The Book Woman of Troublesome Creek by Kim Michele Richardson, Katie Schorr (Narrator)
Published May 7th 2019 by Blackstone Audio
I had heard so many good things about this book, that I decided I had to read it and am I glad I did. I loved it. Not only that, but I spent time researching and learning more about “The Blue People of Kentucky” and The Pack Horse Library Project. I had no idea.
This story grabbed me and had me listening all day and into the night to finish the story. Cussie Mary Carter, known as either Bluet or Book Lady, lived an amazing life. She lived alone with her father, who works in the coal mines. She wants to help support the family so gets a job with The Pack Horse Library Project. She loves her job and her patrons love her. Unfortunately, those in the town do not feel the same way. They think there is something wrong with her, that she is sick, and she is often refused entry to various places. I loved Cussie. She was an exceptional character who would give her food away to one of her patrons and go hungry herself. She has a huge heart and treats everyone well, even though they do not treat her the best. The love of books and reading shines through with this story. Even though things are difficult, food is scarce, homes have very little and many patrons are illiterate, they still love books and learning. There are a few other things that happen in this story that had me in tears, but I do not want to ruin the story for you. Please make sure that you read the author’s note at the end of the book. The plot and story are very well written and the pace for this story is just right. Some people may think it is a bit slow at times, but for this story, it fits, as that is the way life was in the Appalachians. Overall, this is a wonderful story, full of history, emotion, the love of reading and the strength of the human spirit. I definitely recommend this one.
I listened to the audiobook of this story narrated by Katie Schorr. She had a great voice and her accent and slow drawl enabled me to picture Cussie/Bluet. I could feel her emotion and the immediacy in some of the situations. I enjoyed this story, but I think I enjoyed it even more because of Katie Schorr’s performance.
About the Book: In 1936, tucked deep into the woods of Troublesome Creek, KY, lives blue-skinned 19-year-old Cussy Carter, the last living female of the rare Blue People ancestry. The lonely young Appalachian woman joins the historical Pack Horse Library Project of Kentucky and becomes a librarian, riding across slippery creek beds and up treacherous mountains on her faithful mule to deliver books and other reading material to the impoverished hill people of Eastern Kentucky.
Along her dangerous route, Cussy, known to the mountain folk as Bluet, confronts those suspicious of her damselfly-blue skin and the government’s new book program.
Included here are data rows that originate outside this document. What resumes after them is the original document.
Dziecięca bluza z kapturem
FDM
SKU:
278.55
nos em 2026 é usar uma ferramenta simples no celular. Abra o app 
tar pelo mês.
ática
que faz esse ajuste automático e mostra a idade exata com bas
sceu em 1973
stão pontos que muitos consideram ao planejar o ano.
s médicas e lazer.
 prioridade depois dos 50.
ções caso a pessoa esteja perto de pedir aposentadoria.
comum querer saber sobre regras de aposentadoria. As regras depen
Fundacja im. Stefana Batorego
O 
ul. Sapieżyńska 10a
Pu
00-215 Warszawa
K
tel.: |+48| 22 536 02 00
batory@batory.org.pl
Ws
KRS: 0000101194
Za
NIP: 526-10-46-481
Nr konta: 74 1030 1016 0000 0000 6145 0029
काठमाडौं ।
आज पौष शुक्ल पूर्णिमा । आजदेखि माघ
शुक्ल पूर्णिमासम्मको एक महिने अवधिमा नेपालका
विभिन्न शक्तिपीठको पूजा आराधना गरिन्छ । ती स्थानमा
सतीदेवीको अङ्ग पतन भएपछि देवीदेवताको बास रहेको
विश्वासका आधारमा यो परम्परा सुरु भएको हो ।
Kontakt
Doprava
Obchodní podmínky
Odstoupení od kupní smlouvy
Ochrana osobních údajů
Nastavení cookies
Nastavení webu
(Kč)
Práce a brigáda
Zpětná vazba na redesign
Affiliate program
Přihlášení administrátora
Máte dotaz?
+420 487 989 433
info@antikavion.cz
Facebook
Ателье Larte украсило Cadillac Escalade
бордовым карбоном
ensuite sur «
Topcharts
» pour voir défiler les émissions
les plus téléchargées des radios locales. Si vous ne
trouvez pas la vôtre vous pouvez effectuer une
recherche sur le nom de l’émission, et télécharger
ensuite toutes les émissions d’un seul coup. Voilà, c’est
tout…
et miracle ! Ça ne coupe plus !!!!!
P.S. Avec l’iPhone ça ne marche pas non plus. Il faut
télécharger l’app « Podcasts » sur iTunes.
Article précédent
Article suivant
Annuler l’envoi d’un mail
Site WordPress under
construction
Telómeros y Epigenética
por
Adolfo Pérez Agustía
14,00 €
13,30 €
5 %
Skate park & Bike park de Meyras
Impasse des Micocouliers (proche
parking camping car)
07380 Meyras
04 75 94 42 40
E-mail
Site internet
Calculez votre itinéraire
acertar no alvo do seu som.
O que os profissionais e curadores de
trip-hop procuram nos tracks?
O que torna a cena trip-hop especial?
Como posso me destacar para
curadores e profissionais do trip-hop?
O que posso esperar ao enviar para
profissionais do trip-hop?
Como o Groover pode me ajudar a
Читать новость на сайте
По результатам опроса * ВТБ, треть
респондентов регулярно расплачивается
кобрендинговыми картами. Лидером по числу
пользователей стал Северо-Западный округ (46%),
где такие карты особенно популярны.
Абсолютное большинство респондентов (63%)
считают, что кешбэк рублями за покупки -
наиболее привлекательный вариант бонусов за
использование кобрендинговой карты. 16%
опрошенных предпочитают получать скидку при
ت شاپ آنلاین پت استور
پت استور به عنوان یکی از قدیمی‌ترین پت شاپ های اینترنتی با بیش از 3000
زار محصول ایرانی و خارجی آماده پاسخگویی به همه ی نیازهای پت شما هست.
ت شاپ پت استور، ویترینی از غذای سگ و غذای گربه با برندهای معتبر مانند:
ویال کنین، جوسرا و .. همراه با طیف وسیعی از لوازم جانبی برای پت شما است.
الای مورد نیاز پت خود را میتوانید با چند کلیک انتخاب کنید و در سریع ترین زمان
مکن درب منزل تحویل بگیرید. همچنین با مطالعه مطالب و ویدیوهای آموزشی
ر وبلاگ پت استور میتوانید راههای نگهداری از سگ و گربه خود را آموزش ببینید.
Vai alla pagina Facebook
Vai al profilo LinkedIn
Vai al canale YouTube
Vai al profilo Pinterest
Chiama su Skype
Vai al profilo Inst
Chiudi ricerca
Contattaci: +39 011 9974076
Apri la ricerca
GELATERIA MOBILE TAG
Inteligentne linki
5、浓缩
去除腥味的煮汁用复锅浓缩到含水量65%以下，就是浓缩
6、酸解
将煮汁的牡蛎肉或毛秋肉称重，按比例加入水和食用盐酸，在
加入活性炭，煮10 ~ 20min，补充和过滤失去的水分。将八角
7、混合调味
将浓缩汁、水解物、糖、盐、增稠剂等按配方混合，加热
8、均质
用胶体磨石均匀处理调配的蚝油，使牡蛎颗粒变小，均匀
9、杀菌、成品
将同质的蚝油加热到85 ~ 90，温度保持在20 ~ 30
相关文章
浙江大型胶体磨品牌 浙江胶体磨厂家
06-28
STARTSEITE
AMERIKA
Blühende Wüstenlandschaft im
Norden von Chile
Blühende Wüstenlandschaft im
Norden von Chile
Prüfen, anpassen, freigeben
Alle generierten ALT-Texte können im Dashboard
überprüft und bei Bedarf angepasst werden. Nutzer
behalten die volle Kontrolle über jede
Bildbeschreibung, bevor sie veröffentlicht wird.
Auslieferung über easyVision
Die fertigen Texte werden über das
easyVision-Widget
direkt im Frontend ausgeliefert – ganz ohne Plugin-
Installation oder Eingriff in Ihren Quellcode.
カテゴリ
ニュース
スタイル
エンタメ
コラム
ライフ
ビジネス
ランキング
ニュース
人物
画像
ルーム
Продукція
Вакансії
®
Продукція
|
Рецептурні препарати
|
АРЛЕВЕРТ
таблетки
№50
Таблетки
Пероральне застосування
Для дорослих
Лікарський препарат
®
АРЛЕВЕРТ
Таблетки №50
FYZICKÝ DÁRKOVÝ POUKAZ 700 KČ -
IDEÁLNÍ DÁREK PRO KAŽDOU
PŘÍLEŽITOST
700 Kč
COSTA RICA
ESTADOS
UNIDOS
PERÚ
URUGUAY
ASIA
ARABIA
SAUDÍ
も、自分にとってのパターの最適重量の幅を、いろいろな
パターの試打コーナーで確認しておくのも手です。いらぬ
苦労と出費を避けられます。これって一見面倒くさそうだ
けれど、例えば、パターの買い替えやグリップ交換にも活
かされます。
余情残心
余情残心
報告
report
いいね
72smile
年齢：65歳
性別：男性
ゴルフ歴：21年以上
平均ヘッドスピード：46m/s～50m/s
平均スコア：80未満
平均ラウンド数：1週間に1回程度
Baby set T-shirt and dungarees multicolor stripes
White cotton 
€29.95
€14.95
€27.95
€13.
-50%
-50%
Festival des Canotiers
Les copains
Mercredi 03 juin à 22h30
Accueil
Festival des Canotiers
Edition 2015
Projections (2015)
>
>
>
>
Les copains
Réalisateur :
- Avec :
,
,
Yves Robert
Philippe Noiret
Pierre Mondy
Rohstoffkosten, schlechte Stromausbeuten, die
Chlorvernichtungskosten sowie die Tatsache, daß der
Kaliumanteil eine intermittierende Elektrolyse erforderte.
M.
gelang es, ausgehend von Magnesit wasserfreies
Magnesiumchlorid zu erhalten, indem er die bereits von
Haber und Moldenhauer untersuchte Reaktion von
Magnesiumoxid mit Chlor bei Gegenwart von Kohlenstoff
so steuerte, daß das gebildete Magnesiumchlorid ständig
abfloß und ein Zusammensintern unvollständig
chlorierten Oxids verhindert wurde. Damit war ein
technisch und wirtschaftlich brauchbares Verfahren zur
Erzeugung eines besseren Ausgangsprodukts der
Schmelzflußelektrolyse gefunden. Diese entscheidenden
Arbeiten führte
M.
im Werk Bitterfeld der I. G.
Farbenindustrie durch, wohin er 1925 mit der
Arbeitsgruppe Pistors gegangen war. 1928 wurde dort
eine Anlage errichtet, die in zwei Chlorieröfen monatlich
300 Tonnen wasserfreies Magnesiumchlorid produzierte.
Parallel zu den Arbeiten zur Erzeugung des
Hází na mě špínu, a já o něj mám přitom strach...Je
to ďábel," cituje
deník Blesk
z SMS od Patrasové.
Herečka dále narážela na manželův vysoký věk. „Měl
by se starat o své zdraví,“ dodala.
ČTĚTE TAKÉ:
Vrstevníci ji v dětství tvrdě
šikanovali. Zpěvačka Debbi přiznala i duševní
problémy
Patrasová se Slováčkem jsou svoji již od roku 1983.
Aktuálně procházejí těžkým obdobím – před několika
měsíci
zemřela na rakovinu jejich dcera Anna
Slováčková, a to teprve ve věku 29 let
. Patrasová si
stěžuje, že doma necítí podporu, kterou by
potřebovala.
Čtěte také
She befriends hardscrabble and complex fellow Kentuckians, and is fiercely determined to bring comfort and joy, instill literacy, and give to those who have nothing, a bookly respite, a fleeting retreat to faraway lands.
The Book Woman of Troublesome Creek is a powerful message about how the written word affects people–a story of hope and heartbreak, raw courage and strength splintered with poverty and oppression, and one woman’s chances beyond the darkly hollows. Inspired by the true and historical blue-skinned people of Kentucky and the brave and dedicated Kentucky Pack Horse library service, The Book Woman of Troublesome Creek showcases a bold and unique tale of the Packhorse Librarians in literary novels — a story of fierce strength and one woman’s belief that books can carry us anywhere — even back home.